▸ DATASET RECORDS
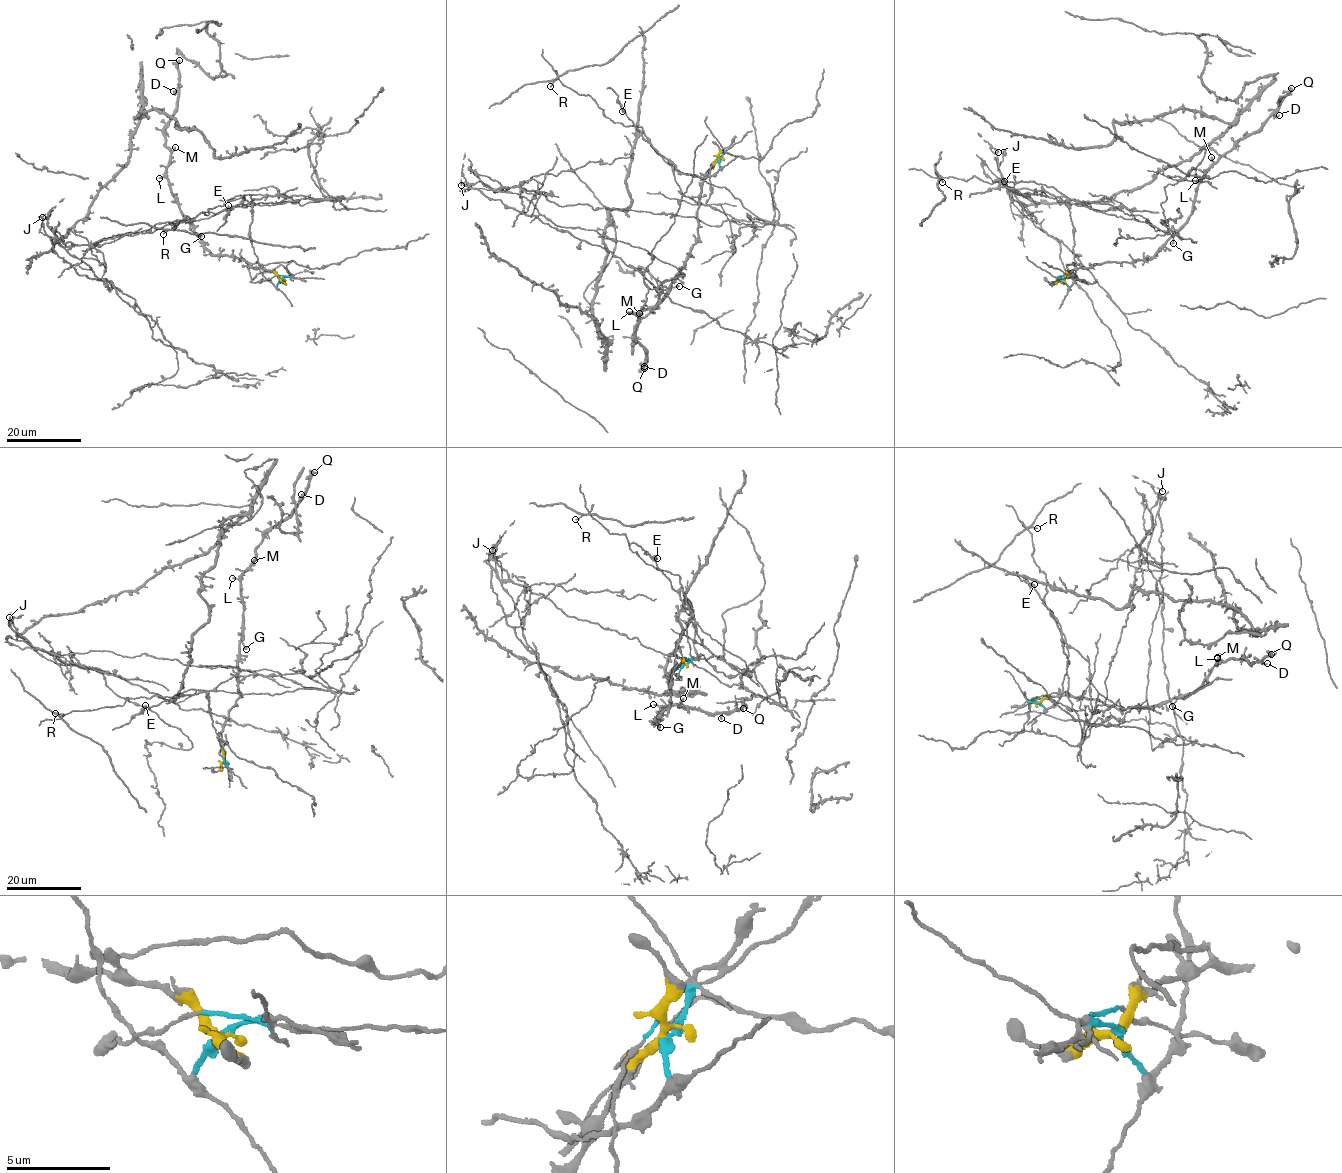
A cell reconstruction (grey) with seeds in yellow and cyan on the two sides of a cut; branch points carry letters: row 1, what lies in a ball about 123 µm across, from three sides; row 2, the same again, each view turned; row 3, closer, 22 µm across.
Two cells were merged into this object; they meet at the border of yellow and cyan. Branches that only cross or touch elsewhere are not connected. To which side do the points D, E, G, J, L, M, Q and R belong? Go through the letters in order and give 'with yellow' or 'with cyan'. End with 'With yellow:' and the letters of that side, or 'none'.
D: with yellow
E: with cyan
G: with yellow
J: with cyan
L: with yellow
M: with yellow
Q: with yellow
R: with cyan
With yellow: D, G, L, M, Q

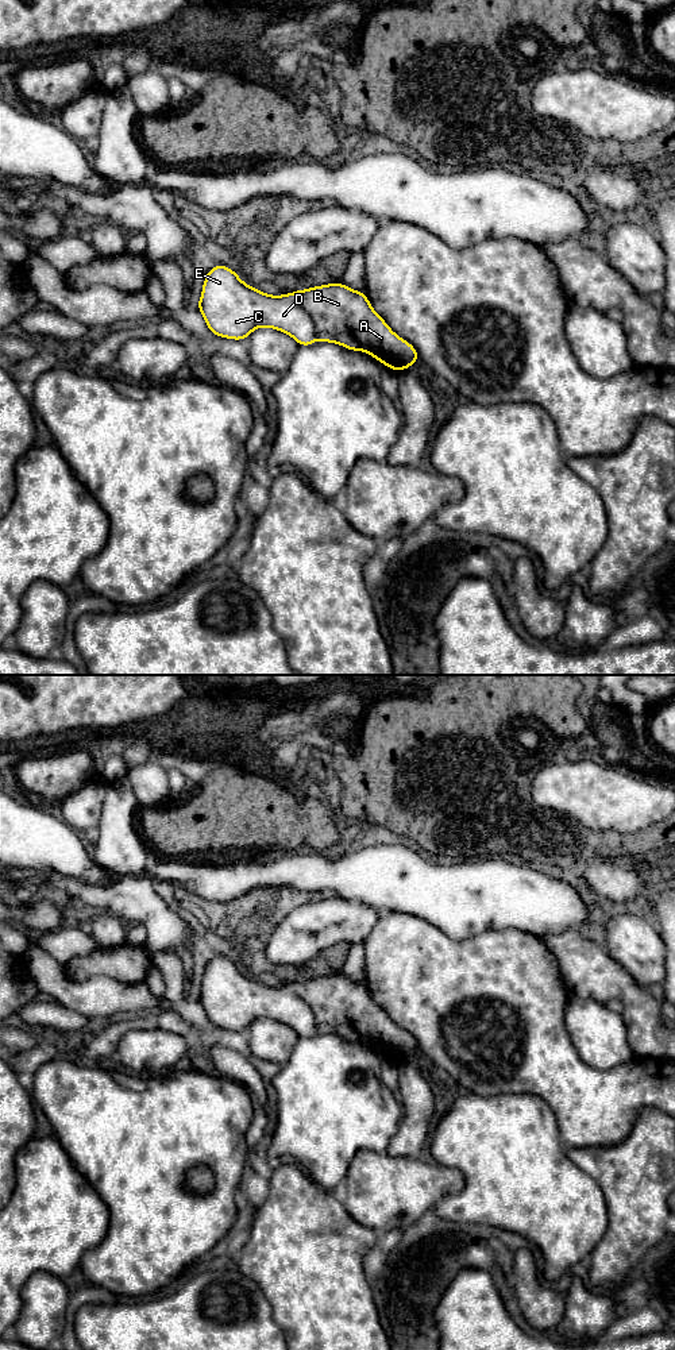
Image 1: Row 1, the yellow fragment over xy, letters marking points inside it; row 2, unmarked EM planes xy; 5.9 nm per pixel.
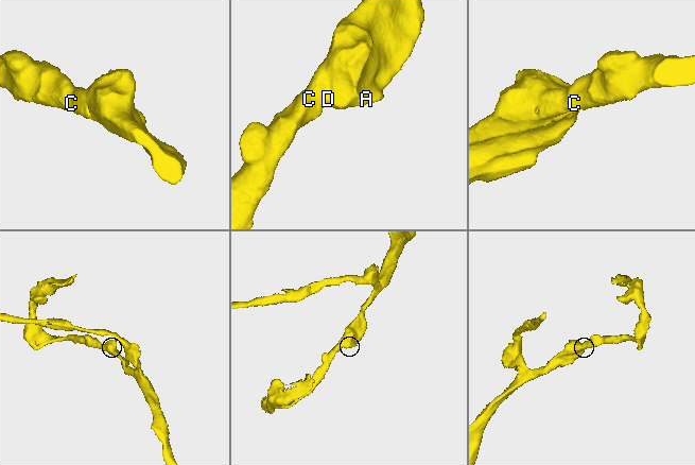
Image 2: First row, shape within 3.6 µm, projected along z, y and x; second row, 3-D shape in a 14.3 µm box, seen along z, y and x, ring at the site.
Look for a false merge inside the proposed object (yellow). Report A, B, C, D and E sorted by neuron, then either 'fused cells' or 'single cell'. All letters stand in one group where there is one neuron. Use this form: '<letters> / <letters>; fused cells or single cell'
A B C D E; single cell

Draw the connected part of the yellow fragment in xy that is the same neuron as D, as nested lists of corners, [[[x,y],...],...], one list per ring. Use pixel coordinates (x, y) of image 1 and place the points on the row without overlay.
[[[225,956],[213,957],[205,967],[200,992],[196,995],[212,1026],[246,1031],[256,1019],[267,1018],[292,1027],[298,1037],[313,1037],[319,1029],[350,1042],[364,1042],[397,1065],[420,1052],[417,1041],[396,1026],[374,1002],[366,984],[342,973],[313,977],[293,984],[270,987],[244,975],[236,963]]]

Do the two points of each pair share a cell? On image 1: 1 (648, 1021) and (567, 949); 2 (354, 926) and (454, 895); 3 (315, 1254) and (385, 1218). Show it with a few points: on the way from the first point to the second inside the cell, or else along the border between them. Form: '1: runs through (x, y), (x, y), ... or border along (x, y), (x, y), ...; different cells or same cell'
1: runs through (631, 1001), (610, 980), (594, 975), (587, 968); same cell
2: border along (347, 899), (355, 899), (380, 911); different cells
3: border along (343, 1206), (358, 1222), (378, 1234); different cells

▸ AIM OF THE EXERCISE
A complete and exact copy of the records is required. Exclude the pictures.

▸ RESULT FOR THIS EXERCISE
A cell reconstruction (grey) with seeds in yellow and cyan on the two sides of a cut; branch points carry letters: row 1, what lies in a ball about 123 µm across, from three sides; row 2, the same again, each view turned; row 3, closer, 22 µm across.
Two cells were merged into this object; they meet at the border of yellow and cyan. Branches that only cross or touch elsewhere are not connected. To which side do the points D, E, G, J, L, M, Q and R belong? Go through the letters in order and give 'with yellow' or 'with cyan'. End with 'With yellow:' and the letters of that side, or 'none'.
D: with yellow
E: with cyan
G: with yellow
J: with cyan
L: with yellow
M: with yellow
Q: with yellow
R: with cyan
With yellow: D, G, L, M, Q

Image 1: Row 1, the yellow fragment over xy, letters marking points inside it; row 2, unmarked EM planes xy; 5.9 nm per pixel.
Image 2: First row, shape within 3.6 µm, projected along z, y and x; second row, 3-D shape in a 14.3 µm box, seen along z, y and x, ring at the site.
Look for a false merge inside the proposed object (yellow). Report A, B, C, D and E sorted by neuron, then either 'fused cells' or 'single cell'. All letters stand in one group where there is one neuron. Use this form: '<letters> / <letters>; fused cells or single cell'
A B C D E; single cell

Draw the connected part of the yellow fragment in xy that is the same neuron as D, as nested lists of corners, [[[x,y],...],...], one list per ring. Use pixel coordinates (x, y) of image 1 and place the points on the row without overlay.
[[[225,956],[213,957],[205,967],[200,992],[196,995],[212,1026],[246,1031],[256,1019],[267,1018],[292,1027],[298,1037],[313,1037],[319,1029],[350,1042],[364,1042],[397,1065],[420,1052],[417,1041],[396,1026],[374,1002],[366,984],[342,973],[313,977],[293,984],[270,987],[244,975],[236,963]]]

Do the two points of each pair share a cell? On image 1: 1 (648, 1021) and (567, 949); 2 (354, 926) and (454, 895); 3 (315, 1254) and (385, 1218). Show it with a few points: on the way from the first point to the second inside the cell, or else along the border between them. Form: '1: runs through (x, y), (x, y), ... or border along (x, y), (x, y), ...; different cells or same cell'
1: runs through (631, 1001), (610, 980), (594, 975), (587, 968); same cell
2: border along (347, 899), (355, 899), (380, 911); different cells
3: border along (343, 1206), (358, 1222), (378, 1234); different cells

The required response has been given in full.